▶ [What to produce]:
Nothing less than an exact copy of all the records is required.

(Source records Opens)

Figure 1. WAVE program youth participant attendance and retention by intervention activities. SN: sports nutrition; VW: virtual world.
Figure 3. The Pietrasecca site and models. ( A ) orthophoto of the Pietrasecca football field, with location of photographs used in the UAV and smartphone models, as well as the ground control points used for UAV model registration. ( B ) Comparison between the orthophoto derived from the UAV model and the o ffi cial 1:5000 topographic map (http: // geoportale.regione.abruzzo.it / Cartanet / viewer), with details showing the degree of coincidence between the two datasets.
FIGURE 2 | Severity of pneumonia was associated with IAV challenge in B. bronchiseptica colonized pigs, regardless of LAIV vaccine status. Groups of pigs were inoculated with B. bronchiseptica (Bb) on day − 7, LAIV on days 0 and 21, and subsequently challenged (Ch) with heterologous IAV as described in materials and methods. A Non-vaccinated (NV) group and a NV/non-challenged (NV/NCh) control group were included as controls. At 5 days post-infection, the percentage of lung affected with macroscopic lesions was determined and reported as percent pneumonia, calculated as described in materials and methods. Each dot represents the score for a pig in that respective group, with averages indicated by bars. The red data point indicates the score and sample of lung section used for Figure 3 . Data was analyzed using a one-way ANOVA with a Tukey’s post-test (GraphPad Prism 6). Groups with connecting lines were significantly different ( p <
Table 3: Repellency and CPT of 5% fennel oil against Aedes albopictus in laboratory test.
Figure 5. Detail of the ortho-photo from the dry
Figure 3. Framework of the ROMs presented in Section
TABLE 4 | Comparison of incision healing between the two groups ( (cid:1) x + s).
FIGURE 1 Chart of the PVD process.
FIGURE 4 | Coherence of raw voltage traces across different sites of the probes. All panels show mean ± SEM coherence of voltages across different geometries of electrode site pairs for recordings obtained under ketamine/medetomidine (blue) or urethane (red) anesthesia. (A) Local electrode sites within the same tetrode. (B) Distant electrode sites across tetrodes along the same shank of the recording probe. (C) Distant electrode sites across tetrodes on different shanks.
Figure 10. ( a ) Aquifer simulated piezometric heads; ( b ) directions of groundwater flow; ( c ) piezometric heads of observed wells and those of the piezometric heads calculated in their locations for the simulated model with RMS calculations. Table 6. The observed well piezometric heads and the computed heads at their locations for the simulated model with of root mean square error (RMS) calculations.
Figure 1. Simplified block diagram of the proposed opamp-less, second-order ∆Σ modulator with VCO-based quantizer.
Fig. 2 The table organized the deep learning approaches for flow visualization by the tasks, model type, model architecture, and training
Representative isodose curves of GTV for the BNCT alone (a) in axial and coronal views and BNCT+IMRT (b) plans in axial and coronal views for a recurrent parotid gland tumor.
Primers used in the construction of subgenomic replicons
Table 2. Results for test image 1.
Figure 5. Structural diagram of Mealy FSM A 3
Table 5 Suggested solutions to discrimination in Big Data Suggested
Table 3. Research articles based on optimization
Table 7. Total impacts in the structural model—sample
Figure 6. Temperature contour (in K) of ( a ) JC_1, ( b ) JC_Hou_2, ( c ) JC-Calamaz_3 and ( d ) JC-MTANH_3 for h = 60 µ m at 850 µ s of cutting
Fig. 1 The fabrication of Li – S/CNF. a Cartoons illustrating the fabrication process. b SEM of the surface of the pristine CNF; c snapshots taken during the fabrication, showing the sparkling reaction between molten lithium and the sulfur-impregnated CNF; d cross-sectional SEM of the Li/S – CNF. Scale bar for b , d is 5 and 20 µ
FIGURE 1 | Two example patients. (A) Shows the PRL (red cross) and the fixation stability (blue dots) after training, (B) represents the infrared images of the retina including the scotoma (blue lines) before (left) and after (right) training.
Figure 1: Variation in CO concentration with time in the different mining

(Source records Closes)

▶ [Task output]:
Figure 1. WAVE program youth participant attendance and retention by intervention activities. SN: sports nutrition; VW: virtual world.
Figure 3. The Pietrasecca site and models. ( A ) orthophoto of the Pietrasecca football field, with location of photographs used in the UAV and smartphone models, as well as the ground control points used for UAV model registration. ( B ) Comparison between the orthophoto derived from the UAV model and the o ffi cial 1:5000 topographic map (http: // geoportale.regione.abruzzo.it / Cartanet / viewer), with details showing the degree of coincidence between the two datasets.
FIGURE 2 | Severity of pneumonia was associated with IAV challenge in B. bronchiseptica colonized pigs, regardless of LAIV vaccine status. Groups of pigs were inoculated with B. bronchiseptica (Bb) on day − 7, LAIV on days 0 and 21, and subsequently challenged (Ch) with heterologous IAV as described in materials and methods. A Non-vaccinated (NV) group and a NV/non-challenged (NV/NCh) control group were included as controls. At 5 days post-infection, the percentage of lung affected with macroscopic lesions was determined and reported as percent pneumonia, calculated as described in materials and methods. Each dot represents the score for a pig in that respective group, with averages indicated by bars. The red data point indicates the score and sample of lung section used for Figure 3 . Data was analyzed using a one-way ANOVA with a Tukey’s post-test (GraphPad Prism 6). Groups with connecting lines were significantly different ( p <
Table 3: Repellency and CPT of 5% fennel oil against Aedes albopictus in laboratory test.
Figure 5. Detail of the ortho-photo from the dry
Figure 3. Framework of the ROMs presented in Section
TABLE 4 | Comparison of incision healing between the two groups ( (cid:1) x + s).
FIGURE 1 Chart of the PVD process.
FIGURE 4 | Coherence of raw voltage traces across different sites of the probes. All panels show mean ± SEM coherence of voltages across different geometries of electrode site pairs for recordings obtained under ketamine/medetomidine (blue) or urethane (red) anesthesia. (A) Local electrode sites within the same tetrode. (B) Distant electrode sites across tetrodes along the same shank of the recording probe. (C) Distant electrode sites across tetrodes on different shanks.
Figure 10. ( a ) Aquifer simulated piezometric heads; ( b ) directions of groundwater flow; ( c ) piezometric heads of observed wells and those of the piezometric heads calculated in their locations for the simulated model with RMS calculations. Table 6. The observed well piezometric heads and the computed heads at their locations for the simulated model with of root mean square error (RMS) calculations.
Figure 1. Simplified block diagram of the proposed opamp-less, second-order ∆Σ modulator with VCO-based quantizer.
Fig. 2 The table organized the deep learning approaches for flow visualization by the tasks, model type, model architecture, and training
Representative isodose curves of GTV for the BNCT alone (a) in axial and coronal views and BNCT+IMRT (b) plans in axial and coronal views for a recurrent parotid gland tumor.
Primers used in the construction of subgenomic replicons
Table 2. Results for test image 1.
Figure 5. Structural diagram of Mealy FSM A 3
Table 5 Suggested solutions to discrimination in Big Data Suggested
Table 3. Research articles based on optimization
Table 7. Total impacts in the structural model—sample
Figure 6. Temperature contour (in K) of ( a ) JC_1, ( b ) JC_Hou_2, ( c ) JC-Calamaz_3 and ( d ) JC-MTANH_3 for h = 60 µ m at 850 µ s of cutting
Fig. 1 The fabrication of Li – S/CNF. a Cartoons illustrating the fabrication process. b SEM of the surface of the pristine CNF; c snapshots taken during the fabrication, showing the sparkling reaction between molten lithium and the sulfur-impregnated CNF; d cross-sectional SEM of the Li/S – CNF. Scale bar for b , d is 5 and 20 µ
FIGURE 1 | Two example patients. (A) Shows the PRL (red cross) and the fixation stability (blue dots) after training, (B) represents the infrared images of the retina including the scotoma (blue lines) before (left) and after (right) training.
Figure 1: Variation in CO concentration with time in the different mining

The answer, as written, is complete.